At first, he just can’t work out who this person is, and then it develops into an endearment, a kind of respect. I don’t think Spencer was aware that this was something that was missing from his own life.

And Dad’s trying to get Lex to move along, right?

John Ortiz: Yes, to move along, To reach her full potential and to get more out of life. Definitely to have a better life than he has had.

I grew up in a world where fathers disappeared — a land of single moms. I’ve always had this fascination with what it could be. So when I read the script, I thought, “Yeah! This guy is there. He loves her. He cares for her and he’s pushing her. Even though it’s not necessarily smooth or ideal, it’s the need to do right by her — and the need is really strong. It paralleled my own need growing up, so it was great to be able to tap into that.

With the issues [in the film] as deep as they are, the genre of comedy presented a great challenge. It was fun to figure it out; to navigate those waters with all of these deep issues. Not being afraid of really getting in there and mixing it up. And that’s what we were going for. A real texture; a real tone. That, to me, is everything.

How did you work with the cast to help them get into your characters?

PS: I fully believe that if you cast properly, you don’t have to do the work of getting them into character. If you cast them the right way, they’re going to show up 95 percent ready to go. If you cast incorrectly, you’re fucked. The casting process went so well. We got exactly who we wanted and needed.

There are a lot of tonal shifts in the film. It goes from comedy to drama — sometimes in a single beat. I wanted to make sure that these actors all had a natural sense of humor and a sense of empathy. I just wanted everything they did to be true to the characters; to stay honest and grounded.

I think too often the director gets credit for the actors’ performances, when in fact they should mainly get credit for how they cast the film.

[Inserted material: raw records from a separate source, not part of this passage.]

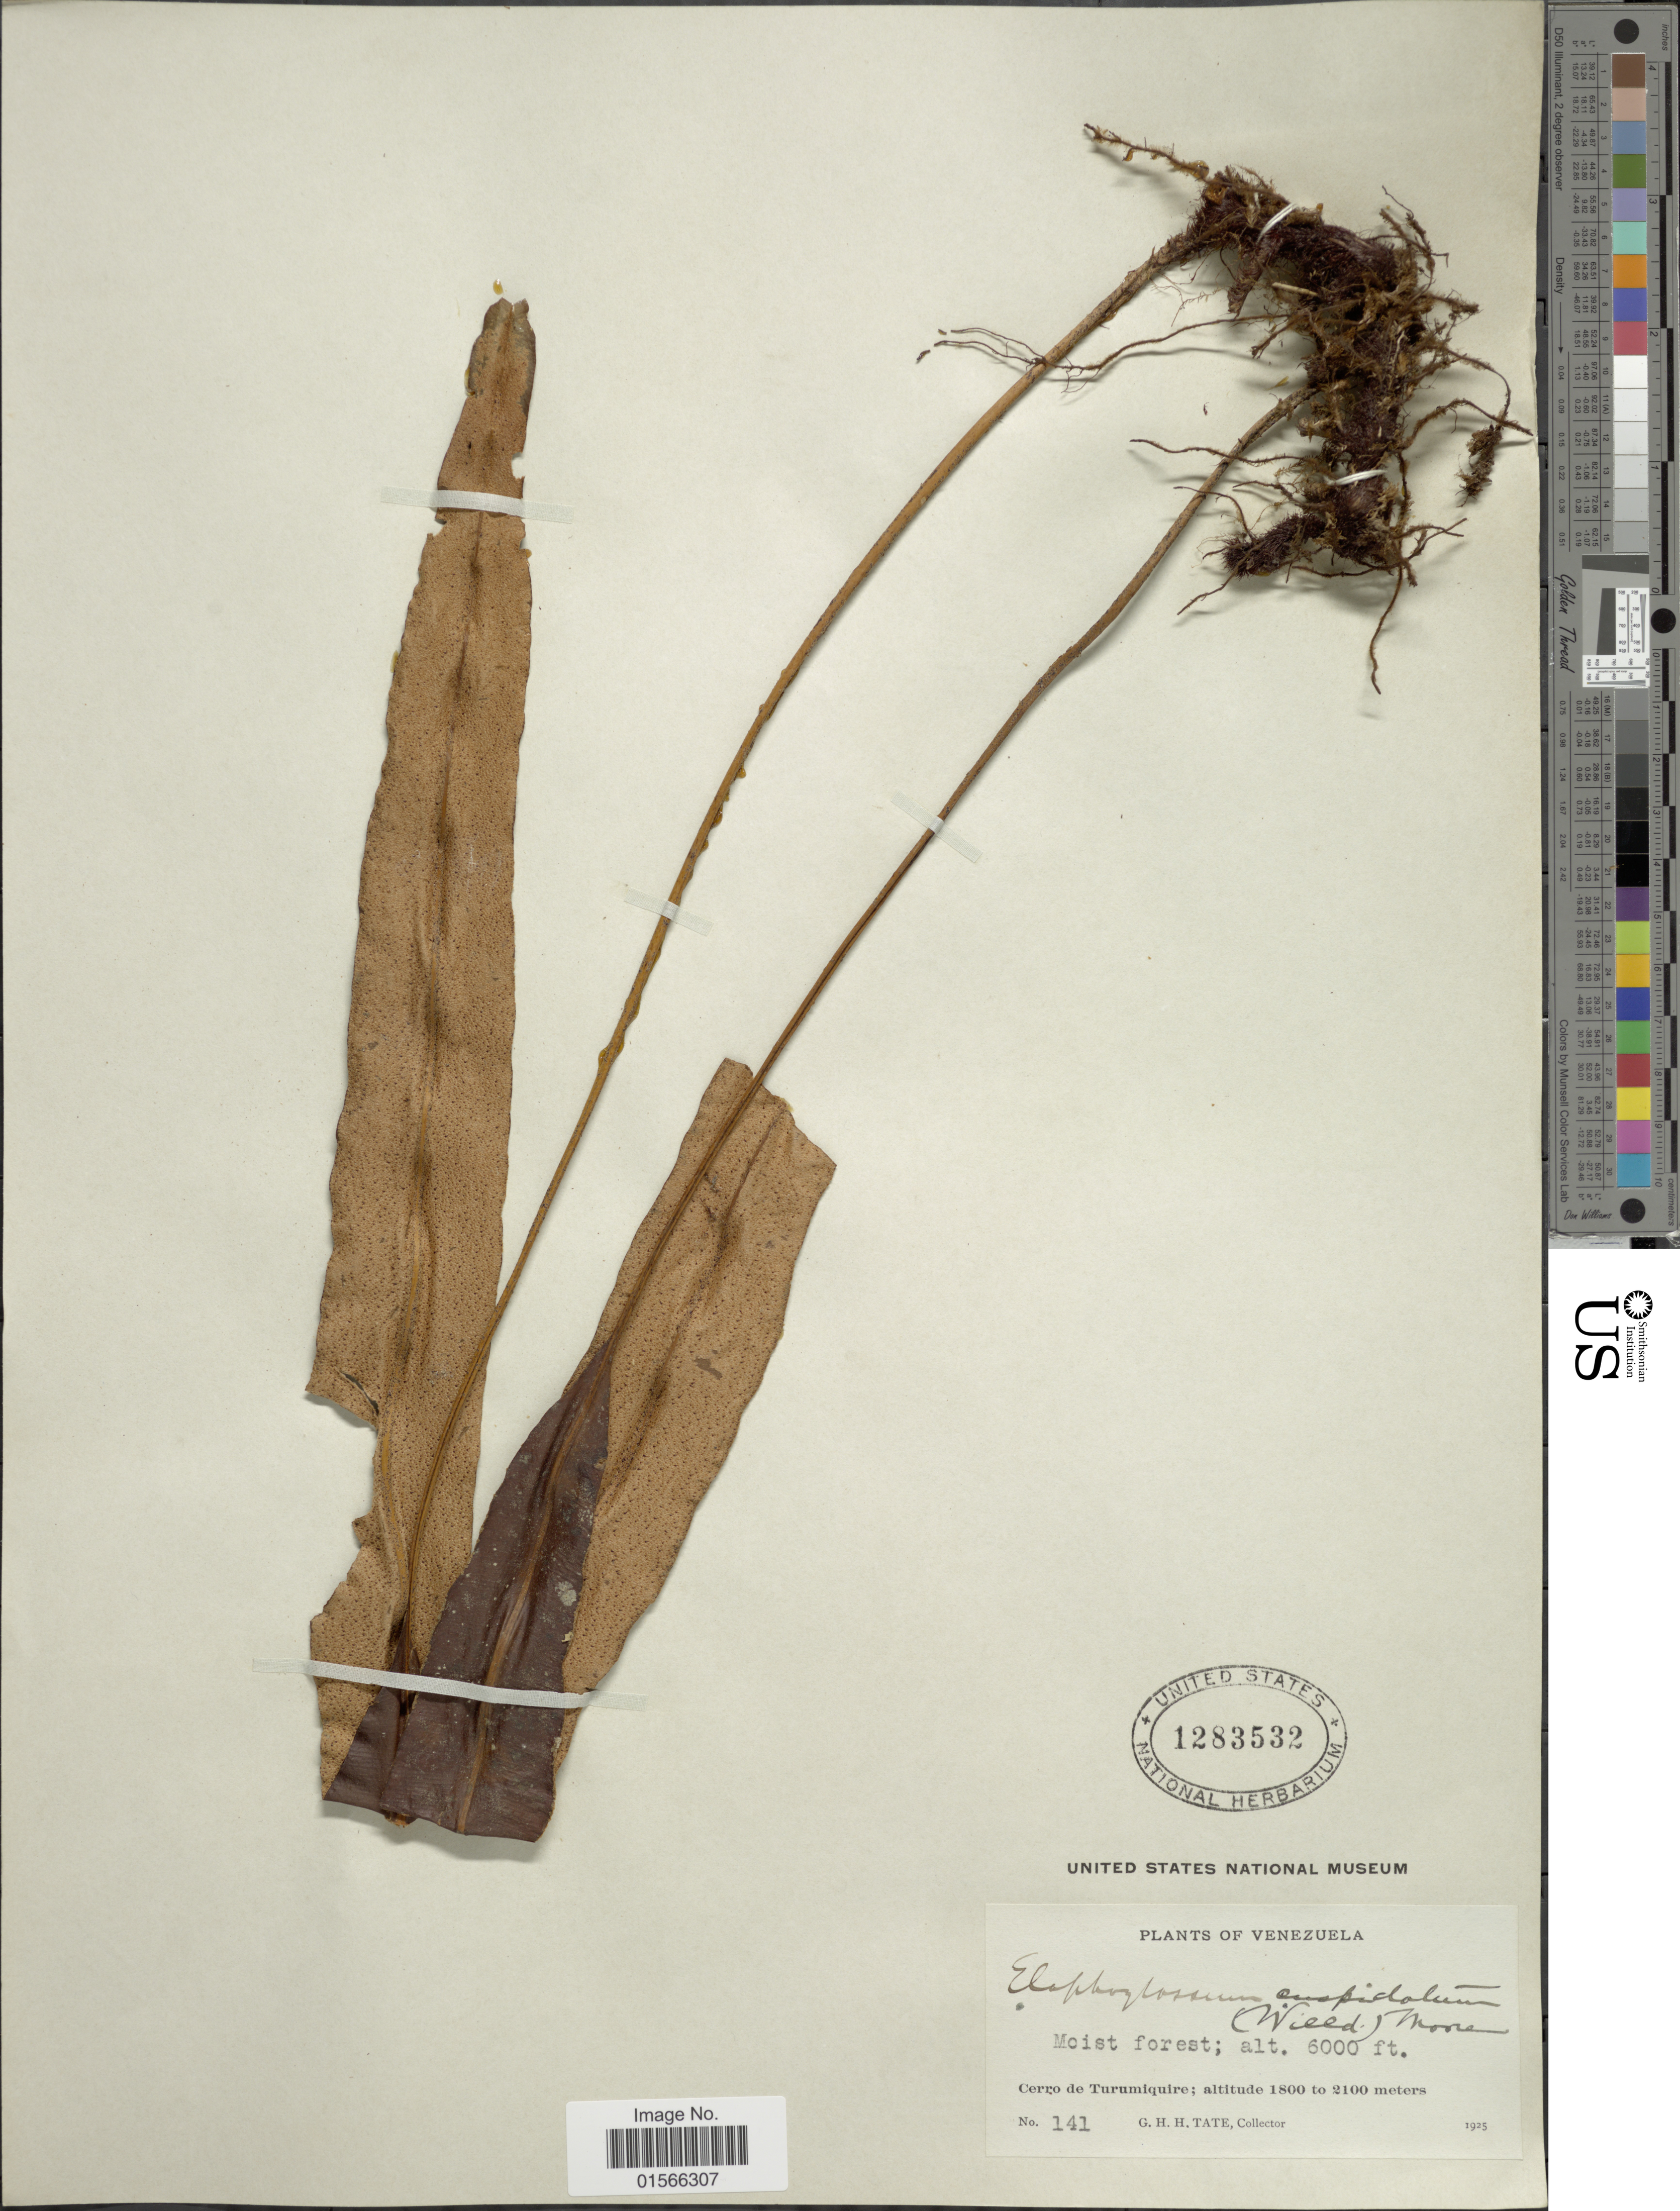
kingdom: Plantae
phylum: Tracheophyta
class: Polypodiopsida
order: Polypodiales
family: Dryopteridaceae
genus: Elaphoglossum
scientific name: Elaphoglossum cuspidatum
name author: (Willd.) T. Moore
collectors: G. H. H.Tate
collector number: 141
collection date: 1925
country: Venezuela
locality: Moist forest, Cerro de Turumiquire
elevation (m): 1800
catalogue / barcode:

RC: Well…I don’t totally agree with that. I think the same draw that you had to write it is the same draw that we actors feel to be in it and to tell the story. That speaks to the casting thing you were talking about. We want to tell the story as much as you do.

Knowing that we’re all on the same level with the humor and the drama, just from the conversations that we had, I think that was a really powerful directing tool. There are times when actors can just go on and do what they think it should be and not be able to reel it in, but here it’s about knowing what you intended with the scene when you wrote it.

JL: And that actually speaks to something I think is valuable. Whenever I watch a film, I don’t want to see the director’s hand. I think that detracts from the story, and where Paul comes from is a place of collaboration, and I think that’s part of his directorial gift.

When I got to town and we sat down together and started talking about these scenes, you included Roberta and me in the creative process — the things that worked and the things that didn’t necessarily work. Giving us safe boundaries like you give to kids so they know that they feel safe is another part of your gift. It was that kind of collaboration that definitely set the tone for all of us working with you.

CM: And time. It never felt rushed. I know in indie film time is valuable, but we never felt the stress, which is nice.

Zachary, you and Paul have worked together before, right?

ZS: Yes, Paul wrote the very first play I did in college. We met at Indiana University, where he was in grad school and I was an undergrad. I’ve been fortunate enough to be one of the people he sends his stuff to. He has a one-of-a-kind voice that only improves with every script he writes. We did a movie four years ago called The Good Catholic, which I though at the point was the best thing he’d ever written. Then I read Ms. White Light and thought, “Now, this is the best thing he’s written!”

Hopefully, we’ll just be able to keep doing that over and over again.